Ronse
- Full name: Koninklijke Sportkring Ronse
- Founded: 1906 (as A.S. Renaisienne)
- Dissolved: 23 March 2022
- Ground: Orphale Cruckestadion (1993–2022); Maurice Vande Wiele Stadion (1988–1993); Parc Lagache (1922–1988);
- Final season; 2021–22;: 16th (Relegated from Belgian Division 2)
| Home colours | Away colours |

= KSK Ronse =

Former Belgian football club

Koninklijke Sportkring Ronse was a Belgian football club formed in Ronse, East Flanders in 1906 as A.S. Renaisienne.

== History ==
A.S. Renaisienne was founded in 1906 and received later the matricule n° 38. The club first reached second division in 1923 but returned to third division in 1926 as only the best 7 from each league (A and B) were qualified to play the united second division on the next season. After two seasons at the third level, A.S. Renaisienne was back to second division for just one year (as they finished last).

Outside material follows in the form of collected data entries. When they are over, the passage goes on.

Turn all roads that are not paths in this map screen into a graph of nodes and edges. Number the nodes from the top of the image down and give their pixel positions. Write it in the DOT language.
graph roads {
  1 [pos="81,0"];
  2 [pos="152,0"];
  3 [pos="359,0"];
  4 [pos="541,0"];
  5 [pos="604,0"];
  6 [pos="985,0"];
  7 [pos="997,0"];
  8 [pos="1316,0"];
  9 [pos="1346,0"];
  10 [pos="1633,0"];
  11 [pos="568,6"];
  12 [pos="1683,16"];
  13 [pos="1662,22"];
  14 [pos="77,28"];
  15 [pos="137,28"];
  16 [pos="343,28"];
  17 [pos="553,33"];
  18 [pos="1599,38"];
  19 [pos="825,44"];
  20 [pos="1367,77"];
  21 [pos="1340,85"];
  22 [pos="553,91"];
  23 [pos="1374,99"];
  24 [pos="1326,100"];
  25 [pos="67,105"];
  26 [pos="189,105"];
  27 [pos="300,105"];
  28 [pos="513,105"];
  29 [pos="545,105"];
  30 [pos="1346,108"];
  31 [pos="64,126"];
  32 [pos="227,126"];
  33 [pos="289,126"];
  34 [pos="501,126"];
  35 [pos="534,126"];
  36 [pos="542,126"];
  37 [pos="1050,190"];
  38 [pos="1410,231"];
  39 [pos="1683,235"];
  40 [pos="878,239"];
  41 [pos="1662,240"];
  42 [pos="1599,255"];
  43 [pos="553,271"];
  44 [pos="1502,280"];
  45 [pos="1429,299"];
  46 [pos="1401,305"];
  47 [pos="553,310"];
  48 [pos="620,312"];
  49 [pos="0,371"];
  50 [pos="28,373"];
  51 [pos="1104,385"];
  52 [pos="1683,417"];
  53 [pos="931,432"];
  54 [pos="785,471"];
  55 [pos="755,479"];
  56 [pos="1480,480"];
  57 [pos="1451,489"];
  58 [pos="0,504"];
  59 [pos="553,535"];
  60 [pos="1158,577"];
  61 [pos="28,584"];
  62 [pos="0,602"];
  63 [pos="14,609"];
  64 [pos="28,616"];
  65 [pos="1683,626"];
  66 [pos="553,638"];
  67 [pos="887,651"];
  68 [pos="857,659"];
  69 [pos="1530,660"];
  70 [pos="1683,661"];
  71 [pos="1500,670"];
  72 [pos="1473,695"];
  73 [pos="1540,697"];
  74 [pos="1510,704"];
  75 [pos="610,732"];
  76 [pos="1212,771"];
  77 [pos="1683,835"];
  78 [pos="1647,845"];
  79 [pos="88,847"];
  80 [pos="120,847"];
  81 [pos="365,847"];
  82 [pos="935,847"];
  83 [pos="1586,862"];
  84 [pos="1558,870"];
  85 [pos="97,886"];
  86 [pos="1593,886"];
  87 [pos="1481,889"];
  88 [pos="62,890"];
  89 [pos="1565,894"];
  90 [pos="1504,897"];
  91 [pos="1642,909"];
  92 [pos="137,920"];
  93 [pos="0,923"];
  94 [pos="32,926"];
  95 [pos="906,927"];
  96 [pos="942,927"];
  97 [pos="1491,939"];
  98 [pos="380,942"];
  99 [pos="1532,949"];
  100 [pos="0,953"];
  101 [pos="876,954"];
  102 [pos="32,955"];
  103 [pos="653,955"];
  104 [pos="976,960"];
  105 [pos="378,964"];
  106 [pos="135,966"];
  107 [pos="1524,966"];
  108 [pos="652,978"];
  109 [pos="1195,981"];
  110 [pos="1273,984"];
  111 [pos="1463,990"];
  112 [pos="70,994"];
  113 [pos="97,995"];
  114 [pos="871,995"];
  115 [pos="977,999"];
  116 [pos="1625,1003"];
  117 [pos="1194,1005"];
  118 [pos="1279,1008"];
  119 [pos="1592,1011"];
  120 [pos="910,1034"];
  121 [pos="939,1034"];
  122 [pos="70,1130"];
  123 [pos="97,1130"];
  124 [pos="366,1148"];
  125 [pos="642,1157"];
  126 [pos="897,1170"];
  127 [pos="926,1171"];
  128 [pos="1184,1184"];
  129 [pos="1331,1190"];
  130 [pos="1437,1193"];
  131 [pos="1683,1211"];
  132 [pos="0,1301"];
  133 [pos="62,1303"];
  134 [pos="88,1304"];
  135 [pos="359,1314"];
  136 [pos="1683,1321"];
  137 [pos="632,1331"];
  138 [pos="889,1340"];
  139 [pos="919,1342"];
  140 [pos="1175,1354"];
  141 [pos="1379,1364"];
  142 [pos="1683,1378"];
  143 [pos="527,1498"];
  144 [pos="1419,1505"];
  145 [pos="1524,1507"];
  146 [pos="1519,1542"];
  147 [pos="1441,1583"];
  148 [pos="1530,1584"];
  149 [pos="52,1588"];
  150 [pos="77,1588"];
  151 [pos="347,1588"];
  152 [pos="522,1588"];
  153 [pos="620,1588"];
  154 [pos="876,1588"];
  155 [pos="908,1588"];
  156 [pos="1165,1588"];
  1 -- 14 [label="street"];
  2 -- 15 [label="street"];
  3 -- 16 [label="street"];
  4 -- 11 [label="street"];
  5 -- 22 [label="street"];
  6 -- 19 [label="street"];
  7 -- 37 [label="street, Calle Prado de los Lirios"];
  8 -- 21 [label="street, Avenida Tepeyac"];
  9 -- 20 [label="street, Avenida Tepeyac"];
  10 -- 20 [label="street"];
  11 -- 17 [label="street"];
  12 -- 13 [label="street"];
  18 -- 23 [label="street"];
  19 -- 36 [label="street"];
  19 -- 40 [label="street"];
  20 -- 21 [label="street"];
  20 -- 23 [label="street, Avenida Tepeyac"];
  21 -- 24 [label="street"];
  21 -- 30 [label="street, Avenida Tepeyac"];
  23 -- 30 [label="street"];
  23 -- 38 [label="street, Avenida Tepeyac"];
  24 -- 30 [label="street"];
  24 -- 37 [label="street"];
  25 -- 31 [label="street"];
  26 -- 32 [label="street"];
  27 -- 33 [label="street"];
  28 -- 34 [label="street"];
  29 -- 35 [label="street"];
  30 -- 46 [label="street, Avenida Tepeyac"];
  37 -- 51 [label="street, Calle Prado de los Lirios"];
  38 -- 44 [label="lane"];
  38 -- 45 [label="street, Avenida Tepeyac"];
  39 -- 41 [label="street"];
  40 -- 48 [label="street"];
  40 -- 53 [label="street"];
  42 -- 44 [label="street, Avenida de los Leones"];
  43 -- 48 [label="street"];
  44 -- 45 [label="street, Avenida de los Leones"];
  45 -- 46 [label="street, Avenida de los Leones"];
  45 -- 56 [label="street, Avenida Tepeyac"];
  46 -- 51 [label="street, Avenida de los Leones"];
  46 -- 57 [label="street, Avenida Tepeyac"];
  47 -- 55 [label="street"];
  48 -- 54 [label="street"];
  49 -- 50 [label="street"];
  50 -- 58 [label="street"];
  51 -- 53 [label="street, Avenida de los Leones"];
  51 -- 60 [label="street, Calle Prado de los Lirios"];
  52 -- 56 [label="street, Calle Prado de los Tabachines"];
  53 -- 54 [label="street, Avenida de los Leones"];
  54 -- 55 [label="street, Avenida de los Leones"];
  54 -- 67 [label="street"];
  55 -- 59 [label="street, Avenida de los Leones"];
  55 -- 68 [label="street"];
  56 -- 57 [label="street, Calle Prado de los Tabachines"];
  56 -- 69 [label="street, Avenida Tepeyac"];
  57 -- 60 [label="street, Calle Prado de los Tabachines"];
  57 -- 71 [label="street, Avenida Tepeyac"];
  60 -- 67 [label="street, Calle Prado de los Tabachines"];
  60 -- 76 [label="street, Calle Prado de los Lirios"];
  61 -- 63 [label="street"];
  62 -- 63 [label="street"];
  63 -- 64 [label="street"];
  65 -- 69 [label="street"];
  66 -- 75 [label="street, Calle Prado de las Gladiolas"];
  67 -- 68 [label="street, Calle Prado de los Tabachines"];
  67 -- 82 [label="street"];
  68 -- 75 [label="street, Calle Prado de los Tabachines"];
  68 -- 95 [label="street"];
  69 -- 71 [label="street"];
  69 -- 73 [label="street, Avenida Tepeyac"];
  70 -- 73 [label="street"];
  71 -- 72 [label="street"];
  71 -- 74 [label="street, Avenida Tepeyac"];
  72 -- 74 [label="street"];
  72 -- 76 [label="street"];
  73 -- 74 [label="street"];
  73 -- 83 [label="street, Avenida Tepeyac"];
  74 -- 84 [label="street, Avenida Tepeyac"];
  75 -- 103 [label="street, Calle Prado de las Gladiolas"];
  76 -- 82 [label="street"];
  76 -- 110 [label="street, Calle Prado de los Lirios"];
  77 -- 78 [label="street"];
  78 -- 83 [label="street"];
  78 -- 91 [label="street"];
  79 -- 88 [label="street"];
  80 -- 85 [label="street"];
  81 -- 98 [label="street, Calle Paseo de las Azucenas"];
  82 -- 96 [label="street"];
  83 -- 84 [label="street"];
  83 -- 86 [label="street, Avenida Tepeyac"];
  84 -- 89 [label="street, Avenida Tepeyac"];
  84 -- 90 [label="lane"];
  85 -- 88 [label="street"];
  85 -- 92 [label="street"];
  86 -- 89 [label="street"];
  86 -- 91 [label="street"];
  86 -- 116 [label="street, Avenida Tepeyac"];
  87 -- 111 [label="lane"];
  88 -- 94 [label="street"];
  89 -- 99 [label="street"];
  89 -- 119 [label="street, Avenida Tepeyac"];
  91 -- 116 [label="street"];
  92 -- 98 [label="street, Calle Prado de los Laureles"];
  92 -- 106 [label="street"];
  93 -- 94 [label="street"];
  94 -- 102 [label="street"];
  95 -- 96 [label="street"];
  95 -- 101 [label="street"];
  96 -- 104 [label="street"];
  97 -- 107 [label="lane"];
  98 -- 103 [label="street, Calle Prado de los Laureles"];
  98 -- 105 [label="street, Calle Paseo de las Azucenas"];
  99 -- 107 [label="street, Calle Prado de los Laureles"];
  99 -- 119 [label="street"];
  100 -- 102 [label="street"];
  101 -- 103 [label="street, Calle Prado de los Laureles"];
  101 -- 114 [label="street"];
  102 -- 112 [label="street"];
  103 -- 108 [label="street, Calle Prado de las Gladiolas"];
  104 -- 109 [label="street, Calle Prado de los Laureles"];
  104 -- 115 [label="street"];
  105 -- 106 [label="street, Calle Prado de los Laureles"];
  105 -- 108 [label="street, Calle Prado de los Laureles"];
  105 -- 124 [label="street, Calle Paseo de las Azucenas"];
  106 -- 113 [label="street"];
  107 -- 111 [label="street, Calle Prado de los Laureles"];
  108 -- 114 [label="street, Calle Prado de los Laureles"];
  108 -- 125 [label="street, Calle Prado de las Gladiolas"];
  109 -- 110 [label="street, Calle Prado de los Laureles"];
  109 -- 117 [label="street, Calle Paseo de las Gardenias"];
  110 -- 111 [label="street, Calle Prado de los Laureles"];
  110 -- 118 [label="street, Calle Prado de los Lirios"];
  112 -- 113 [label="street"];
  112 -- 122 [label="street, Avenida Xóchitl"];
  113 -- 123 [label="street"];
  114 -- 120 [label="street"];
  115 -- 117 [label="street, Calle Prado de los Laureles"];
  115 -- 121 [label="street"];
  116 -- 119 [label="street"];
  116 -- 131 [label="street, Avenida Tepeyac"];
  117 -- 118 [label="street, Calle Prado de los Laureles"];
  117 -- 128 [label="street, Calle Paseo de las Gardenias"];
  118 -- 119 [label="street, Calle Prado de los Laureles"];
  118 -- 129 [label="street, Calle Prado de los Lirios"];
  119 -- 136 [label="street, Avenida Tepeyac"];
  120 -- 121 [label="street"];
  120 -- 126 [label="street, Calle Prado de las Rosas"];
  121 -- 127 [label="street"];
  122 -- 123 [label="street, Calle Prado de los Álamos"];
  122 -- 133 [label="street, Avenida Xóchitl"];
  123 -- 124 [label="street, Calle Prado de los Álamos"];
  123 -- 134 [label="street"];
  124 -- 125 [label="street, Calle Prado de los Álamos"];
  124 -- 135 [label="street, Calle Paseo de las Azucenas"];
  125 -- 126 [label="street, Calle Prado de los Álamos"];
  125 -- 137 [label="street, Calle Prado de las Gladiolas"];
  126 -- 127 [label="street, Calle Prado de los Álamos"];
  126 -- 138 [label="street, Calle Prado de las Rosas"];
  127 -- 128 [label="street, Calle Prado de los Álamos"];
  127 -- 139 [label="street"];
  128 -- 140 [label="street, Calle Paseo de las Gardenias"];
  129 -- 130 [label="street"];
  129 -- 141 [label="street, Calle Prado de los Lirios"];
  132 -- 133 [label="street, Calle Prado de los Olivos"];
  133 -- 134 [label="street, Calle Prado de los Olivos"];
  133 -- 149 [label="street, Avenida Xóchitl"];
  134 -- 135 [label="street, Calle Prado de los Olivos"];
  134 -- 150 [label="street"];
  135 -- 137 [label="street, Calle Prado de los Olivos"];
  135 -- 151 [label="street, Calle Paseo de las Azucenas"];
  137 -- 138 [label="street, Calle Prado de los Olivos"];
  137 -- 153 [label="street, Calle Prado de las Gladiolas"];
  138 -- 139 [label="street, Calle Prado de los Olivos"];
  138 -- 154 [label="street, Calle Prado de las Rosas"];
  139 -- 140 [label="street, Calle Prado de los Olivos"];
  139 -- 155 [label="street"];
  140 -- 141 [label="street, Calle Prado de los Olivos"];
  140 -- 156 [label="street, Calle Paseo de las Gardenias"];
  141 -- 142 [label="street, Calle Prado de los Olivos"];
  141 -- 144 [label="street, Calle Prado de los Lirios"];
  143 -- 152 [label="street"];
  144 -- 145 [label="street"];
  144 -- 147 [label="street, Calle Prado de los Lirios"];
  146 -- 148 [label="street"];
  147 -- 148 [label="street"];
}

In 1931, the other club from the town (that was then named Club Renaisien with matricule n° 46) promoted to second division joined in 1937 by A.S., both clubs remaining there until the competition was stopped due to World War II. After the war, the two clubs declined, Club (now named R.F.C. Renaisien) making a short one-season appearance in second division (1958–59). In 1987 the fusion became inevitable. The new club kept the matricule n° 38. After a few years of struggling in lower divisions they made it back to the second in 2001. After a short intermezzo in third division they returned into the second division for two more years.

In March 2022, the club announced that they had folded due to financial problems. At that point, Ronse competed in the fourth-tier Belgian Division 2. Operations were continued by K.V.V. Vlaamse Ardennen who were renamed K.S.K. Vlaamse Ardennen to include Ronse in the new setup.